La notizia è ormai nota: con una sentenza dello scorso 13 maggio la Corte di Giustizia dell’Unione Europea ha stabilito che chiunque può chiedere al gestore di un motore di ricerca di disindicizzare qualsiasi contenuto lo riguardi e che esso assuma pubblicato in violazione del proprio diritto alla privacy o della propria reputazione.
E’ facile prevedere che da domani centinaia di migliaia di cittadini europei – noti e meno noti alle cronache – scriveranno ai grandi motori di ricerca [ndr non è peraltro chiaro a quale indirizzo] per chiedere di cessare l’indicizzazione di qualsiasi informazione li riguardi e li ritragga in termini negativi o, semplicemente, non graditi.
Impossibile non chiedersi cosa accadrà quando Google, Yahoo, Bing e gli altri motori di ricerca saranno sommersi di questo genere di richieste.
Difficile credere che società nate per macinare denaro e legittimamente governate dalla logica del profitto si prendano la briga di esaminare caso per caso le richieste e di negare la cancellazione ogni qualvolta sia relativa a fatti o notizie in relazione ai quali sussista un effettivo interesse pubblico all’accesso al contenuto.
Perché mai Google, Yahoo, Bing e gli altri dovrebbero ergersi a difensori della libertà di informazione in Europa e farsi carico del rischio che qualcuno li trascini davanti ad un Giudice o ad un’Autorità Garante per la Privacy, rimproverandogli di non aver dato seguito ad una richiesta di disindicizzazione ed aver, così, trattato illecitamente i propri dati personali?

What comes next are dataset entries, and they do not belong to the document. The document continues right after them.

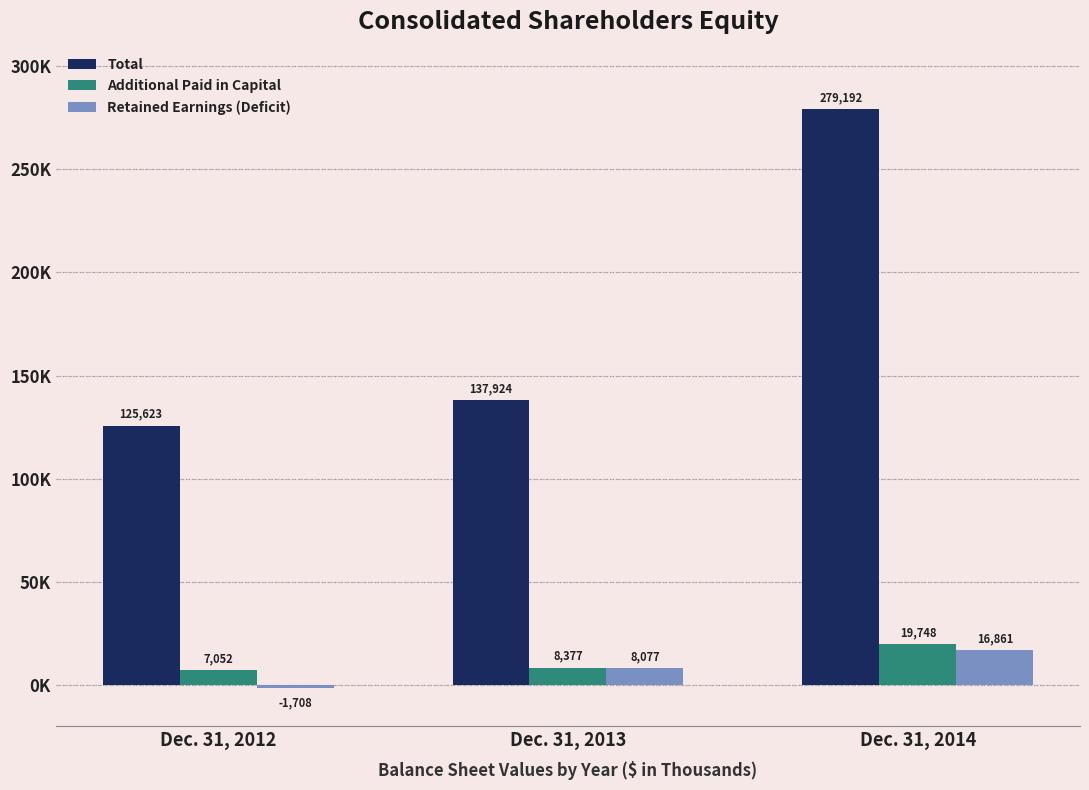

What is the value of the Total bar at the 1st from the left?

125623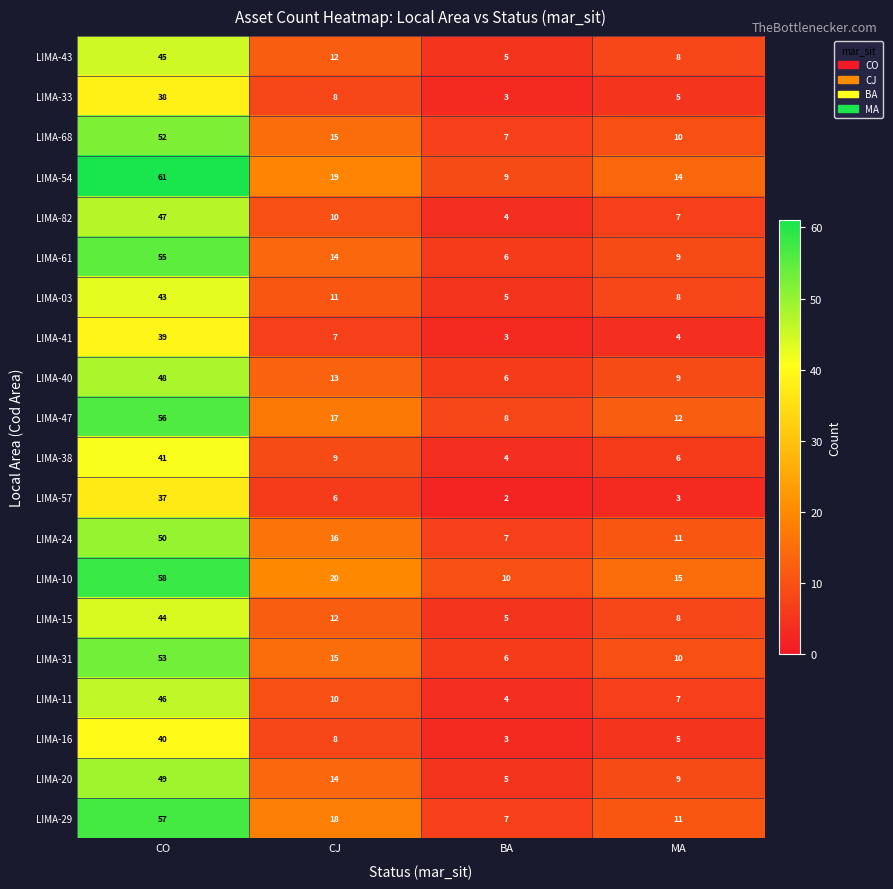

Count the number of categories in the chart.

4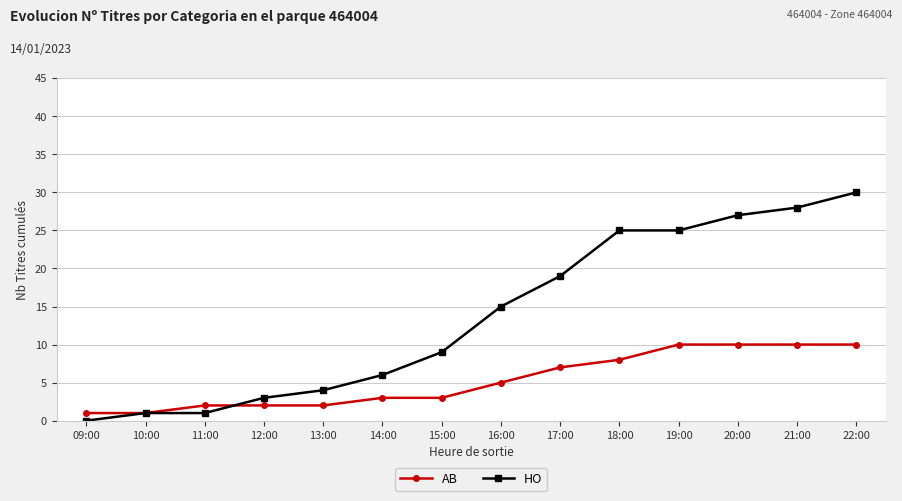

Which series has the largest range (max minus min)?

HO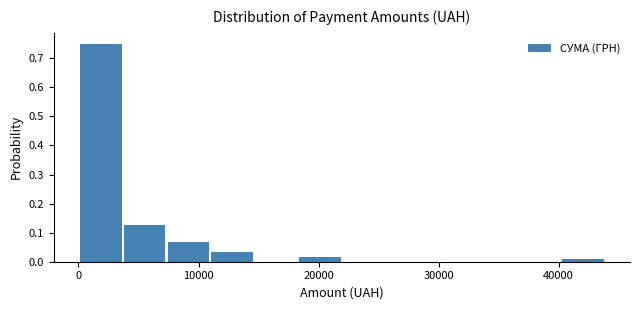

Read against the x-axis, roughly where is the centre of the tallest bar?

2000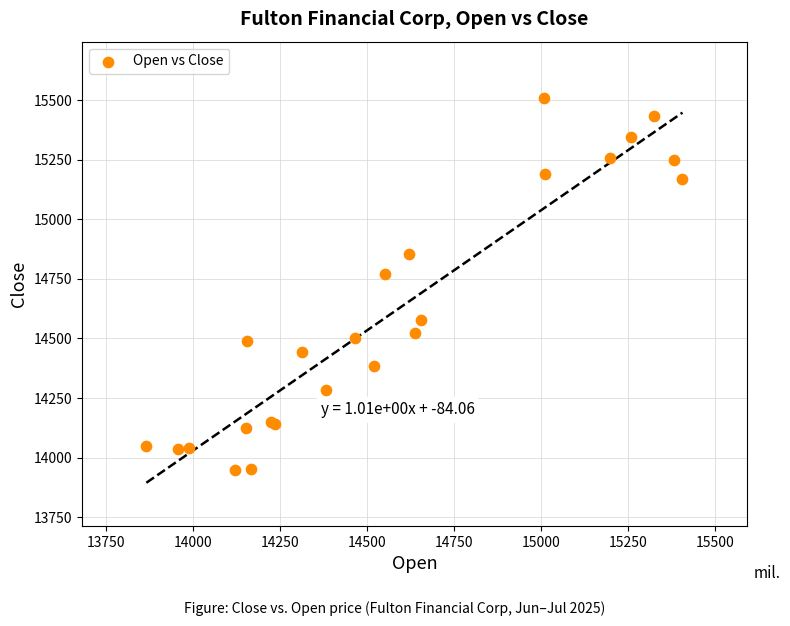

What Y value in the scatter plot is closest to 14729?

14770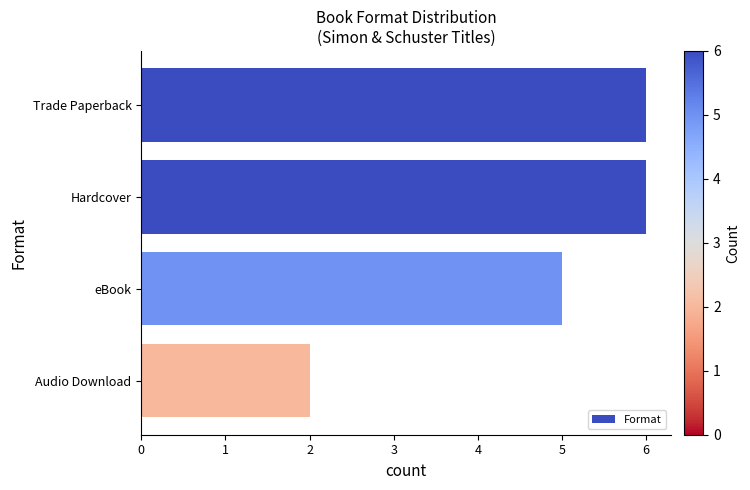

Reading top to bottom, list all the values displayed in this chart.

Trade Paperback=6	Hardcover=6	eBook=5	Audio Download=2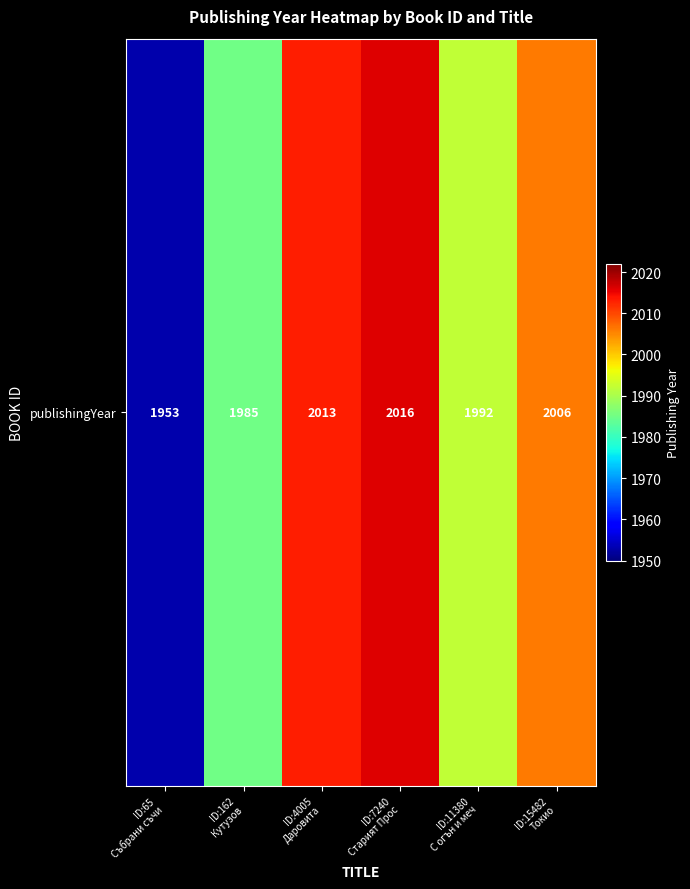

List the labels in order of value, largest first.

ID:7240
Старият Прос, ID:4005
Даровита, ID:15482
Токио, ID:11380
С огън и меч, ID:162
Кутузов, ID:65
Събрани съчи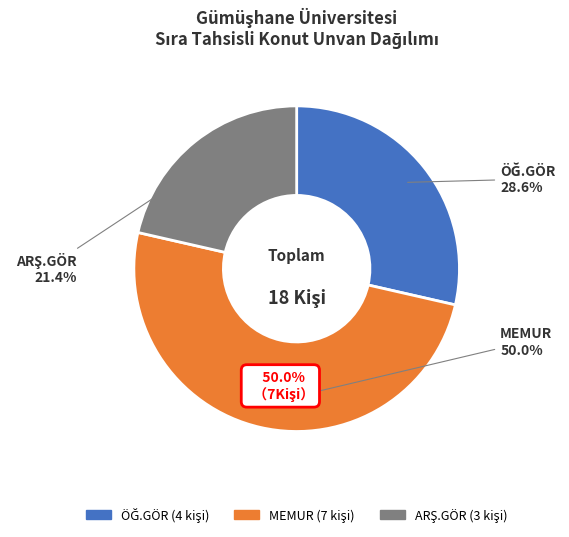

To the nearest percent, what is the difference between the largest and smallest slice percentages?

29%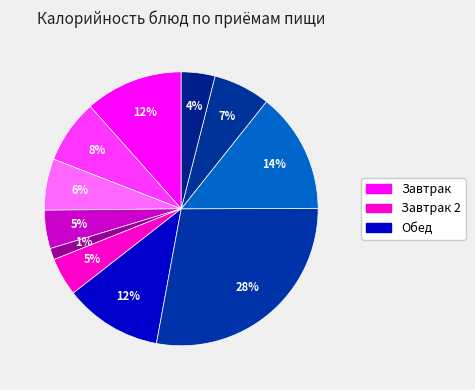

How many segments does this pie chart have?

11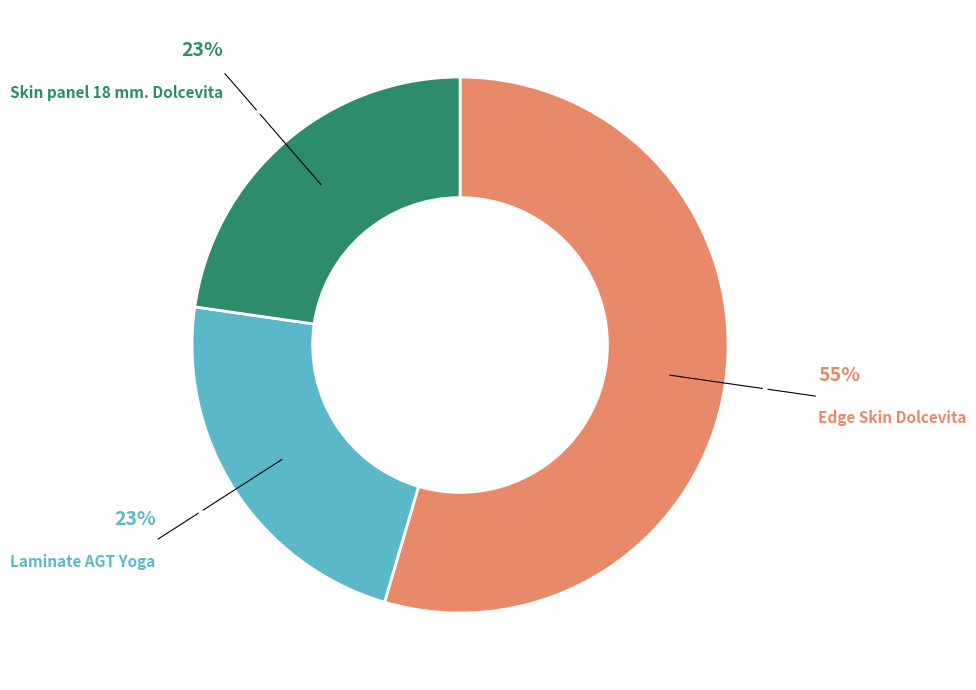

How many segments does this pie chart have?

3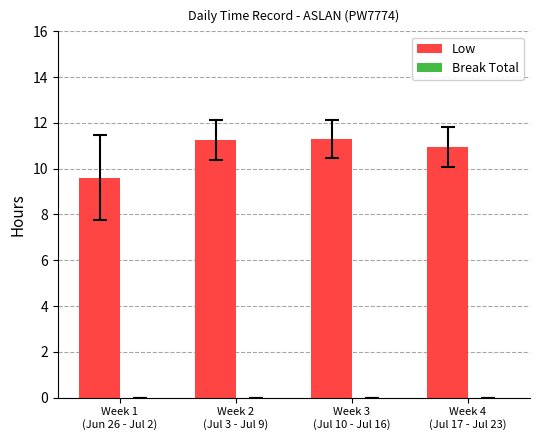

What is the minimum value shown in the chart?

9.6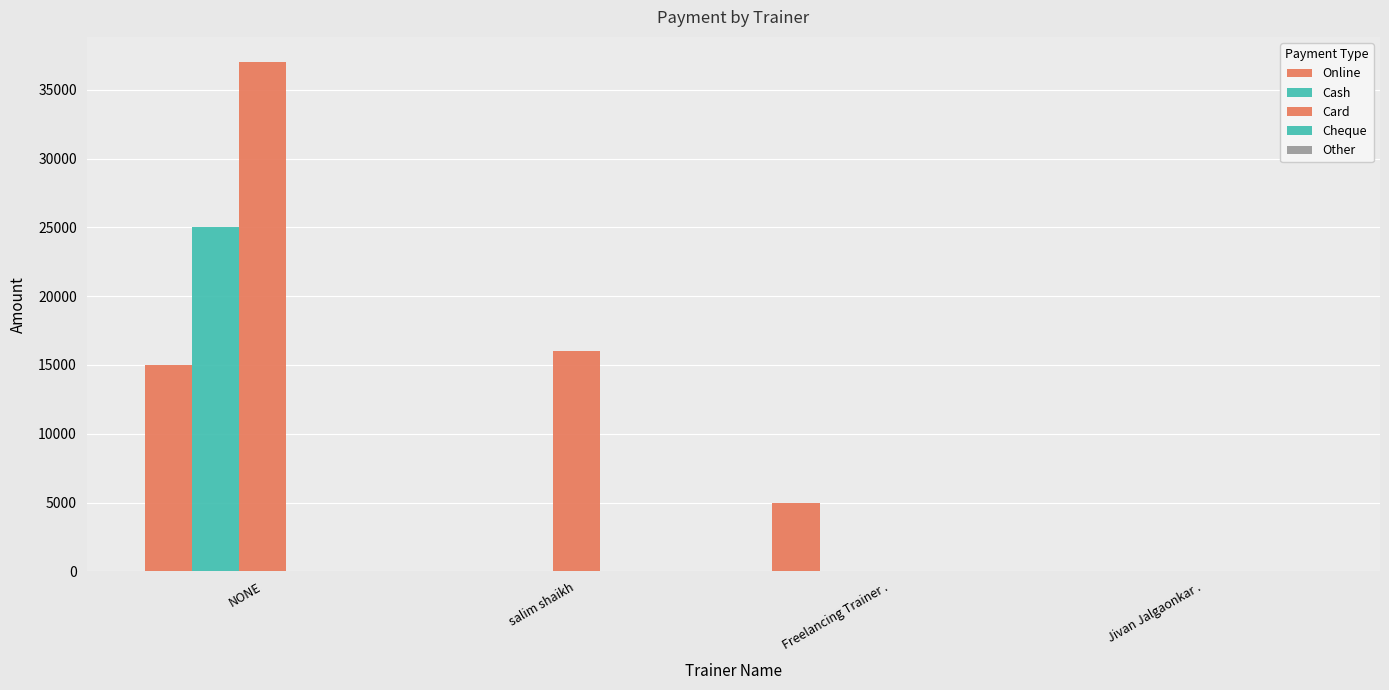

Does the chart contain stacked bars?

No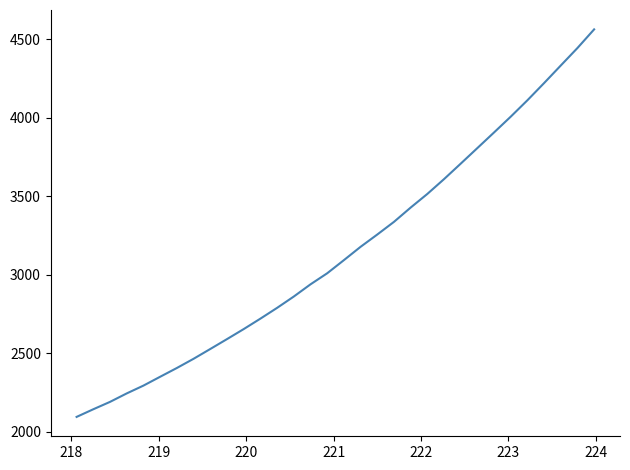

What is the minimum value shown in the chart?

2093.6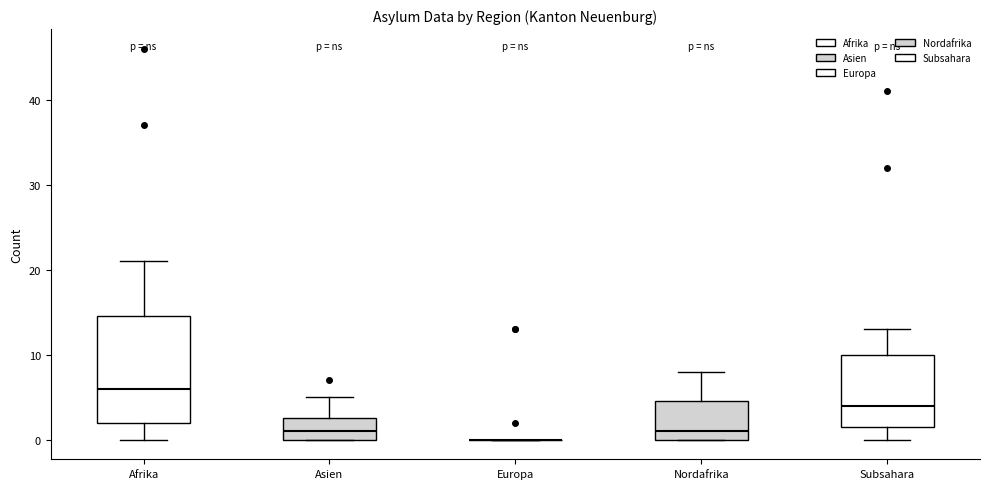

Where is the upper edge of the box for Nordafrika on the y-axis? The values are not printed on the chart, so give them approximately, as read against the axis.

5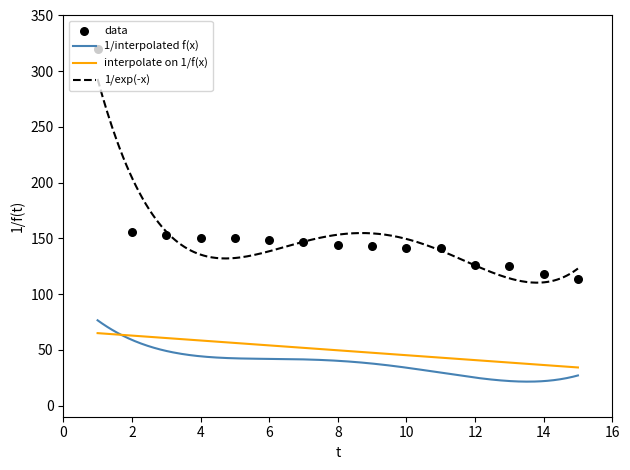

At which category is the sum across all series the highest?

1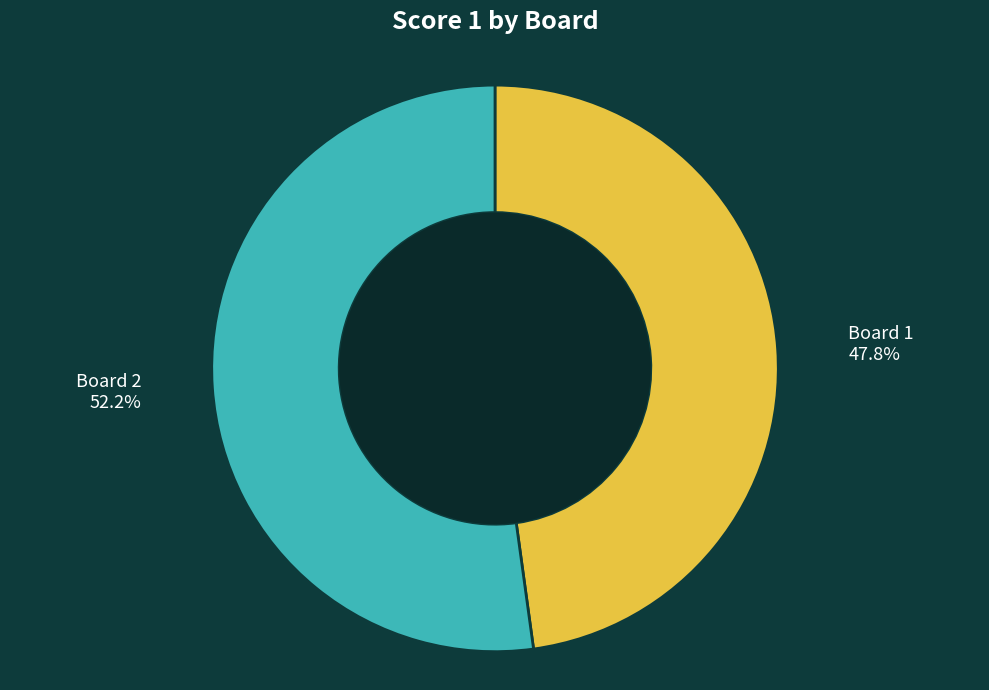

How many slices are in this pie chart?

2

La parola d’ordine nella grandi società che gestiscono i motori di ricerca, probabilmente, sarà cancellare tutto e sempre, salvo eccezioni ed all’unica condizione che il segnalante identifichi in modo puntuale i contenuti da disindicizzare. Un approccio diverso sarebbe incompatibile con l’esigenza di contenimento del rischio di impresa che deve, necessariamente, governare l’azione di ogni società nata e cresciuta per macinare denaro.
Se cancellare implica rischi più contenuti che non cancellare, ovviamente, un imprenditore non può che scegliere di cancellare.
E, in questa vicenda, è proprio così perché nessuno è in condizione di contestare a Google, Yahoo o Bing di aver “cancellato troppo” ovvero di aver accolto una richiesta di cancellazione di contenuti che, invece, avrebbero dovuto rimanere al loro posto in ossequio al diritto di cronaca o, più semplicemente, alla libertà di informazione.
Benché, infatti, i motori di ricerca siano ormai diventati la porta di accesso naturale e quasi obbligata al sapere ed all’informazione le grandi corporation della ricerca non hanno, evidentemente, nessun obbligo giuridico di indicizzare tutto né, a maggior ragione, di continuare ad indicizzare contenuti a seguito di una richiesta di disindicizzazione anche quando ciò potrebbe costar loro condanne e sanzioni a tanti zeri.
Ma che accadrà se i grandi motori di ricerca cominceranno ad accogliere in maniera sistematica le richieste di cancellazione e disindicizzazione? La Rete, interrogata, proporrà del mondo o, almeno, della nostra Europa un’immagine straordinariamente falsata: quella di un continente popolato da uomini virtuosi, politici irreprensibili e capitani d’industria coraggiosi e senza macchia.
Il Cavalier Berlusconi diverrà agli occhi del mondo solo un imprenditore di successo ed un uomo politico straordinariamente longevo se non uno statista come ama definirsi, Primo Greganti – tanto per fare un altro esempio in ossequi alla par condicio – uno dei tanti iscritti al partito democratico e questo articolo verrà disindicizzato perché suggerisce un’immagine non lusinghiera dei due.
Ma questo non significa riscrivere la storia?
E prima ancora della storia, non significa travolgere quello straordinario principio cristallizzato nell’art. 19 della Dichiarazione universale dei diritti dell’uomo che riconosce ad ogni individuo, tra gli altri, il diritto “di cercare, ricevere e diffondere informazioni e idee attraverso ogni mezzo e senza riguardo a frontiere”?
Sono quesiti che occorre porsi oggi, prima che sia troppo tardi, resistendo alla tentazione – forte e comprensibile – di leggere la Sentenza della Corte di Giustizia solo come un giusto e sacrosanto richiamo, anche ai grandi colossi del web battenti bandiera extra-europea, al rispetto della privacy.
Il diritto alla privacy dei singoli è fondamentale ma la libertà di informazione e comunicazione ed il diritto alla storia non sono da meno.